Both Ferguson’s office and DSHS were ordered to pay $200,000 in fines and cover all attorney fees and costs for the plaintiff associated with relevant aspects of the trial. Additionally, thanks to Ferguson’s incompetence, the state must pay for a Special Master to review discovery requests. The taxpayer-funded fines and price tag will soon increase, too. Ferguson’s office admits it wrongfully withheld over 100,000 more documents during the discovery process.
Bob Ferguson is to blame
While Bob Ferguson is all in with his campaign for governor, he’s directly to blame and should be held accountable. His office, through a spokesperson, tried to deflect responsibility by claiming Ferguson’s office is too large for better oversight. But if Ferguson can take credit for any positive result of his office, he should take the blame for the negative.
“For context, our office has more than 30 different legal divisions handling criminal and civil matters across the state and in the federal system. At any given time, we are handling approximately 20,000 active cases,” a spokesperson told the Seattle Times.
The Attorney General’s office is too large to handle, but Bob Ferguson wants to become governor of Washington. It’s not so much that the office is too large. Ferguson has been running for governor since he became the Attorney General. He’s leveled strategic lawsuits against political adversaries and in favor of left-wing causes. He did this to use them during his inevitable campaign. But this is one case that should also come up on the campaign trail.

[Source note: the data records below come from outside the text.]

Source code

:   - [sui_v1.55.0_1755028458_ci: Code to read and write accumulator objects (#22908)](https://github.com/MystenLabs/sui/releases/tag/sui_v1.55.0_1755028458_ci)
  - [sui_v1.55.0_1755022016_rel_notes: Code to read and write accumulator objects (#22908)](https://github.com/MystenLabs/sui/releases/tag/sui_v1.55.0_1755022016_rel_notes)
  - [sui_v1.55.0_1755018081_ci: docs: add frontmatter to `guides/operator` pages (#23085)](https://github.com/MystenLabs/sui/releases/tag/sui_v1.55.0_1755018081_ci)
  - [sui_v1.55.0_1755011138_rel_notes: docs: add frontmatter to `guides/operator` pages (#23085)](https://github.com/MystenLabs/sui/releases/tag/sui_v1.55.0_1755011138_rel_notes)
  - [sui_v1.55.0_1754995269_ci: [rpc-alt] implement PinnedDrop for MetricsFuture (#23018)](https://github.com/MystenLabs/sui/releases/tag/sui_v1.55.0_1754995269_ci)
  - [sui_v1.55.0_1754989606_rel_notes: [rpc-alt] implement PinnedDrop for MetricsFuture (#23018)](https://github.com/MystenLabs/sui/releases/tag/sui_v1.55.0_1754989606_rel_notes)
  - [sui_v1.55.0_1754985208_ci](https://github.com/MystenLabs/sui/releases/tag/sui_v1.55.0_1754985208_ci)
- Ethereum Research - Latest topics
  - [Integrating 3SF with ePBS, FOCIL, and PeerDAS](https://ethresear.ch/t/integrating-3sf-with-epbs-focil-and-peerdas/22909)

Ferguson, like other far-left Democrats, claim they will move mountains to achieve equity goals and be inclusive of all people. But when it comes to developmentally disabled adults who alleged abuse and neglect? Ferguson is disinterested. This is especially relevant when moderate Democrat State Senator Mark Mullet (D-Issaquah) may enter the race. He’s an alternative to Ferguson that Democrats and Republicans can reasonably get behind.